[TRECHO DO DOCUMENTO]
□ □ □
O ministro José Eduardo Cardozo (Justiça) disse que não haverá "efeito
dominó" em outros Estados dos movimentos grevistas de Bahia e Rio.
Segundo ele, a situação no Rio está controlada e, apesar da tensão
gerada especialmente na Bahia, o Carnaval será tranquilo no país, ainda
que garantido por tropas federais.
"Não tenho dúvida de que o Carnaval transcorrerá em absoluta normalidade
em todos os Estados. O governo está pronto para mandar as tropas que
forem necessárias."
De férias no Rio, a argentina Mariana Lategana, 37, se surpreendeu ao ser indagada pela Folha se a greve dos policiais e bombeiros tinha afetado sua rotina de turista.
"Greve? Eles estão em greve? Não soube de nada."
Mariana, que passeava no calçadão de Copacabana, contou que saíra à
noite na véspera -quando a greve foi decretada- e nada percebeu.
□ □ □
[CONTEÚDO DOS DADOS]
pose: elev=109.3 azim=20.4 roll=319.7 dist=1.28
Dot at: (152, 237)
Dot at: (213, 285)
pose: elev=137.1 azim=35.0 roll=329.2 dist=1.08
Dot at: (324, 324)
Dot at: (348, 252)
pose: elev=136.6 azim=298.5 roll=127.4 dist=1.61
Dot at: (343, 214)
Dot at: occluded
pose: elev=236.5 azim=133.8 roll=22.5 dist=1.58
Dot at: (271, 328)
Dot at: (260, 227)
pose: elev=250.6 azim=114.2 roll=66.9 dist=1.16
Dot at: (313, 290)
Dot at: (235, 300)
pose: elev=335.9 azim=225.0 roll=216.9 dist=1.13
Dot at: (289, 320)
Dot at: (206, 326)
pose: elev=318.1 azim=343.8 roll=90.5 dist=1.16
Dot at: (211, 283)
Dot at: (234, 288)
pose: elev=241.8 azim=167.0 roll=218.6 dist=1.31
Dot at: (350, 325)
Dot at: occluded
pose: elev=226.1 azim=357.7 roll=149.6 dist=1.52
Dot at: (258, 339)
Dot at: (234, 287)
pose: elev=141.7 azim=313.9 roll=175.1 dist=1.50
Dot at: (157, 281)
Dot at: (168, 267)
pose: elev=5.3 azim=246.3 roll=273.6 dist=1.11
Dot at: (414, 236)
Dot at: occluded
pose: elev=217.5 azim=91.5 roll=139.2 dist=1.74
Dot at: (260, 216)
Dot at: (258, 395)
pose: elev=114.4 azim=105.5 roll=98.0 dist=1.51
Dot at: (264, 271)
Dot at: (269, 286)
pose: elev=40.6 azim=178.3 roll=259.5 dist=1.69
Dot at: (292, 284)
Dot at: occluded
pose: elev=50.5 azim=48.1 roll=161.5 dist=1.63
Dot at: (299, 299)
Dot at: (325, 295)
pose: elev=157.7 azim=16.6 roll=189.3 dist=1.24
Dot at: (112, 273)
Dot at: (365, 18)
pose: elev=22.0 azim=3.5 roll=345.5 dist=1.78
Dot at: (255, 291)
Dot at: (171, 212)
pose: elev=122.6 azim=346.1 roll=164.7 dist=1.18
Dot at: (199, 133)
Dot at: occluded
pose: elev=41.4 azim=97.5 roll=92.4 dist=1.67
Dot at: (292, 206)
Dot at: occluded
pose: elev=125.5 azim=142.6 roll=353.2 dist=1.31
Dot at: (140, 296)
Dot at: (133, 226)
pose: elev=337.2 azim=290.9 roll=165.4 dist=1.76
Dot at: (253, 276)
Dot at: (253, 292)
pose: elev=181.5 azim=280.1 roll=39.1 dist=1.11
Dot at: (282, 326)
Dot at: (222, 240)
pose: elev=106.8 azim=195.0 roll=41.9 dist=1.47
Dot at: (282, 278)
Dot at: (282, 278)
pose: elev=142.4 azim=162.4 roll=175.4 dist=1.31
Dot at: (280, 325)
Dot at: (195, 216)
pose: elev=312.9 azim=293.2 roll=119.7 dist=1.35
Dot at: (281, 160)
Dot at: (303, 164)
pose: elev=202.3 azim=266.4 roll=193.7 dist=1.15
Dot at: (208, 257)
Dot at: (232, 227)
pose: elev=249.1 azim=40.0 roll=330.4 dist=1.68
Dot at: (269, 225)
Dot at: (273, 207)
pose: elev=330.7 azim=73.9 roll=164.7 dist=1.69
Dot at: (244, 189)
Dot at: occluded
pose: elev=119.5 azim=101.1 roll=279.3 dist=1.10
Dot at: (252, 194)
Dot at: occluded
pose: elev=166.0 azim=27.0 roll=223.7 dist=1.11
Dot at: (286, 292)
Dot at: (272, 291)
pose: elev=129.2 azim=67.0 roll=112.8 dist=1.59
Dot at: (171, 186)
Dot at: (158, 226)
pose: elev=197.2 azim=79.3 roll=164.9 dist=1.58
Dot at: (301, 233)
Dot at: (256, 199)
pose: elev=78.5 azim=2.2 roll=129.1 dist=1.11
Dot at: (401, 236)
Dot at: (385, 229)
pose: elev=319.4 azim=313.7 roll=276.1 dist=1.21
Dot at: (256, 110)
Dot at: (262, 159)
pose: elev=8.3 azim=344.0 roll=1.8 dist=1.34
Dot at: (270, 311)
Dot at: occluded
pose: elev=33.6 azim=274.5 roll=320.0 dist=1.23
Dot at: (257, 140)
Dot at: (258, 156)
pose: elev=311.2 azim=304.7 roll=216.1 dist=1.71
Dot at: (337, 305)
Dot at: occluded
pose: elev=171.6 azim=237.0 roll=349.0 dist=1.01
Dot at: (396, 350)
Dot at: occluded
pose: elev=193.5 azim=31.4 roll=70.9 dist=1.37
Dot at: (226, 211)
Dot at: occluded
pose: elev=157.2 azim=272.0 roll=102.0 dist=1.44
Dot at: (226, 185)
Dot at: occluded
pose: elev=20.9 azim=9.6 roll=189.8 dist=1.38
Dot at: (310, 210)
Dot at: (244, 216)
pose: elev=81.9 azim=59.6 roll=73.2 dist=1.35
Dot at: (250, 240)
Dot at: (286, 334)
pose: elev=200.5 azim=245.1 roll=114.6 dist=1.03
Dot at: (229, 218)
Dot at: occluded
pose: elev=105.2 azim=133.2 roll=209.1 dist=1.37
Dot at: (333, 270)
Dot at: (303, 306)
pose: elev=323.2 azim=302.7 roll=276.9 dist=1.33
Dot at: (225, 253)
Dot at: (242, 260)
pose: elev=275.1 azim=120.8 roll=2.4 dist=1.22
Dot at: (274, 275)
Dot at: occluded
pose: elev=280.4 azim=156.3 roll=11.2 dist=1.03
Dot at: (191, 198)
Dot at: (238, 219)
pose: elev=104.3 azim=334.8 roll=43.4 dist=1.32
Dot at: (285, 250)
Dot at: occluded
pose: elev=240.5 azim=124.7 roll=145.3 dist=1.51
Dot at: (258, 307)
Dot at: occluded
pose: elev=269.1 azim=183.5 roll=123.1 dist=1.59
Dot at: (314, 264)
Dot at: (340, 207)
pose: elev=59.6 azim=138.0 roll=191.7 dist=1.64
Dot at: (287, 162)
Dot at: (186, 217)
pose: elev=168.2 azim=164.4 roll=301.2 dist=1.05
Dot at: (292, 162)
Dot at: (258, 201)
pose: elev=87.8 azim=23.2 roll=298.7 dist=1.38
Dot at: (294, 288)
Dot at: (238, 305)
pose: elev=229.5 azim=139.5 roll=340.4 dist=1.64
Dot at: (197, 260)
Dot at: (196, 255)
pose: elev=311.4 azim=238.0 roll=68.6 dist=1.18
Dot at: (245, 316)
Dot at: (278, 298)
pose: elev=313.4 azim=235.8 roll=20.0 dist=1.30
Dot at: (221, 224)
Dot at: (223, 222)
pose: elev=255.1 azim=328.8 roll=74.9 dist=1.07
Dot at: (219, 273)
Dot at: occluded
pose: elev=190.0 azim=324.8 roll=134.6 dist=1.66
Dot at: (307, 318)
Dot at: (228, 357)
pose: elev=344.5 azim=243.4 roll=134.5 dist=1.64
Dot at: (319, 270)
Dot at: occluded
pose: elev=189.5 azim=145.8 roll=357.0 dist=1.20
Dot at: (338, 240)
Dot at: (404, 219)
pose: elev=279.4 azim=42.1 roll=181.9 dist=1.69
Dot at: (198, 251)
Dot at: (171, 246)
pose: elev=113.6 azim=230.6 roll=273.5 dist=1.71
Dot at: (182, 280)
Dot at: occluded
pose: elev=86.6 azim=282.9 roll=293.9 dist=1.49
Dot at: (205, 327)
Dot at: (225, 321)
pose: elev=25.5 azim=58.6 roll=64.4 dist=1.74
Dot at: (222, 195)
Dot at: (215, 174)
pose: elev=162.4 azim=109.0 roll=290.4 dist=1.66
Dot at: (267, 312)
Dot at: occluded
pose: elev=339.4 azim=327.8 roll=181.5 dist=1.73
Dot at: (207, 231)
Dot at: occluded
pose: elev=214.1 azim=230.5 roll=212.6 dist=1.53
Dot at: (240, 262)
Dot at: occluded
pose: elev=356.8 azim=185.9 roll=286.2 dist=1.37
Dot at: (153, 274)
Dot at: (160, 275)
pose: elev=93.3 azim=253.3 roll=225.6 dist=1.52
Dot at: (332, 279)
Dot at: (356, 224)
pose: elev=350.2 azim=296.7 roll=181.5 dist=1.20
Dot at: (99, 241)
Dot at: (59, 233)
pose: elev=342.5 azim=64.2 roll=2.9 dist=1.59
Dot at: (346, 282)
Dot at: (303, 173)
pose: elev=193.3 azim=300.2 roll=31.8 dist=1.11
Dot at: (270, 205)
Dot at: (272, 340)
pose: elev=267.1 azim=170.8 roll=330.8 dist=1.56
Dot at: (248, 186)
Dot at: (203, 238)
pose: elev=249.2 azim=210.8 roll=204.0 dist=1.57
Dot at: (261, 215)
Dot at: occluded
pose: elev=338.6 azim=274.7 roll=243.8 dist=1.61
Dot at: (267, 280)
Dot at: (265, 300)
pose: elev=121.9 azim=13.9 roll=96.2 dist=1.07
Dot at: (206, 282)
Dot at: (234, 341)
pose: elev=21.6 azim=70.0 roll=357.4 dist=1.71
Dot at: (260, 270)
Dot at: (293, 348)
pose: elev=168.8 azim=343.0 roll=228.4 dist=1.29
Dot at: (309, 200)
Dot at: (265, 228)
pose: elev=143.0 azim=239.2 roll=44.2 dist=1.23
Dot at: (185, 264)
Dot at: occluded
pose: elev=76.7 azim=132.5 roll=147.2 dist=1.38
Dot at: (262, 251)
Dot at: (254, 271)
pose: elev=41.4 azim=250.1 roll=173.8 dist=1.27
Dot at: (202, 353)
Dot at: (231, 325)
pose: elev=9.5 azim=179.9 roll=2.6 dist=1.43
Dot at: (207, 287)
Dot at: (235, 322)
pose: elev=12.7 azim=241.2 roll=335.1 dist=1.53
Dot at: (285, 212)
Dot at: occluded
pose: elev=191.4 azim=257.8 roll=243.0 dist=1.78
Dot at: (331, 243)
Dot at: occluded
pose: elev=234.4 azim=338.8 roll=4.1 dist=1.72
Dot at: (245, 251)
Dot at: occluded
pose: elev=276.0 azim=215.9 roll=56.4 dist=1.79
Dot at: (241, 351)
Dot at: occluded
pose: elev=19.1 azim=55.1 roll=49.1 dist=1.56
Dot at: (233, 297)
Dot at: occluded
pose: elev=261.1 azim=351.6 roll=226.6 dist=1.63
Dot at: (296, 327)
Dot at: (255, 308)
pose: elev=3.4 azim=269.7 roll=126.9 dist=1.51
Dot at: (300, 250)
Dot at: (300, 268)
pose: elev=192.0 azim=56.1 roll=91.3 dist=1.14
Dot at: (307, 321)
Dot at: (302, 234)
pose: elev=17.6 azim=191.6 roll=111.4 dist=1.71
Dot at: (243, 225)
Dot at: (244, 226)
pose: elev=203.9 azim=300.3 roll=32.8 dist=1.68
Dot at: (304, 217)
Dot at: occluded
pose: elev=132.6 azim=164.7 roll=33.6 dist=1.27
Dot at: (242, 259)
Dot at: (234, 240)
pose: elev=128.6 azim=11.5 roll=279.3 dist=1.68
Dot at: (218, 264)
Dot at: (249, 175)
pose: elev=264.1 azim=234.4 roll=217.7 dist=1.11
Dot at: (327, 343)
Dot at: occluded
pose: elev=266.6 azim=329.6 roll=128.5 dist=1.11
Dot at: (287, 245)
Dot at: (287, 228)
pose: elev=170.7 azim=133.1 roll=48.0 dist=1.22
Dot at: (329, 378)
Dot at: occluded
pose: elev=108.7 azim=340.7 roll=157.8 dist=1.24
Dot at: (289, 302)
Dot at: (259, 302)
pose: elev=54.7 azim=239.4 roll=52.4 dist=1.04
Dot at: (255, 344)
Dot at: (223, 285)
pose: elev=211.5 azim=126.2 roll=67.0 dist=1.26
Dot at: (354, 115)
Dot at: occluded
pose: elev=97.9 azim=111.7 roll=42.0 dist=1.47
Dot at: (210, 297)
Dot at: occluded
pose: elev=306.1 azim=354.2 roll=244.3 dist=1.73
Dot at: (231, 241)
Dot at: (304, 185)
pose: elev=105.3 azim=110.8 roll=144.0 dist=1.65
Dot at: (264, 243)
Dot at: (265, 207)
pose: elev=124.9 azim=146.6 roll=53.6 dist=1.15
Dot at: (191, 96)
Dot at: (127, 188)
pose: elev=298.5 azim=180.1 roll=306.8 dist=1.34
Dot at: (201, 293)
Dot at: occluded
□ □ □
[ENUNCIADO DA TAREFA A] Repita o trecho do texto sobre as greves na Bahia e no Rio que começa em "De férias no" e termina em "rotina de turista.".
[ENUNCIADO DA TAREFA B] Reescreva de forma mais concisa o parágrafo do texto sobre as greves na Bahia e no Rio iniciado por "Segundo ele, a situação no Rio", preservando seus fatos principais.
[ENUNCIADO DA TAREFA C] Dê continuidade ao texto sobre as greves na Bahia e no Rio a partir do ponto em que ele termina.
O material não tem relação com o texto sobre as greves na Bahia e no Rio.

[ESPAÇO DE RESPOSTA A]
De férias no Rio, a argentina Mariana Lategana, 37, se surpreendeu ao ser indagada pela Folha se a greve dos policiais e bombeiros tinha afetado sua rotina de turista.

[ESPAÇO DE RESPOSTA B] Para o ministro, o Rio está sob controle e, mesmo com a tensão na Bahia, o Carnaval será tranquilo no país, embora assegurado por tropas federais.

[ESPAÇO DE RESPOSTA C]
Um pouco adiante, PMs, ao lado de um carro da corporação, acompanhavam a
movimentação na rua. O clima era de normalidade: praia e bares estavam
cheios, sem sinais de preocupação com a greve.
"Nossa família ligou preocupada por causa da greve, mas não vimos nada",
disse a paulista Carla Roxo, 25, de férias com a irmã, Letícia, 21.
À noite, carros da PM acompanhavam o desfile do bloco Cordão do Bola
Preta pelo centro. Conforme a PM, 184 policiais seguiam o desfile.
De uma janela do 23º Batalhão da PM, no Leblon, um policial sem camisa,
com uma lata de cerveja ao lado, disse que todos estavam trabalhando. "A
gente não para, não." Mas, sobre o motivo de o portão do batalhão estar
fechado, respondeu: "É por causa da greve".
Até o início da noite, a ocorrência mais grave foi o ataque a tiros a
três bancos em São Gonçalo, região metropolitana. Ninguém foi preso.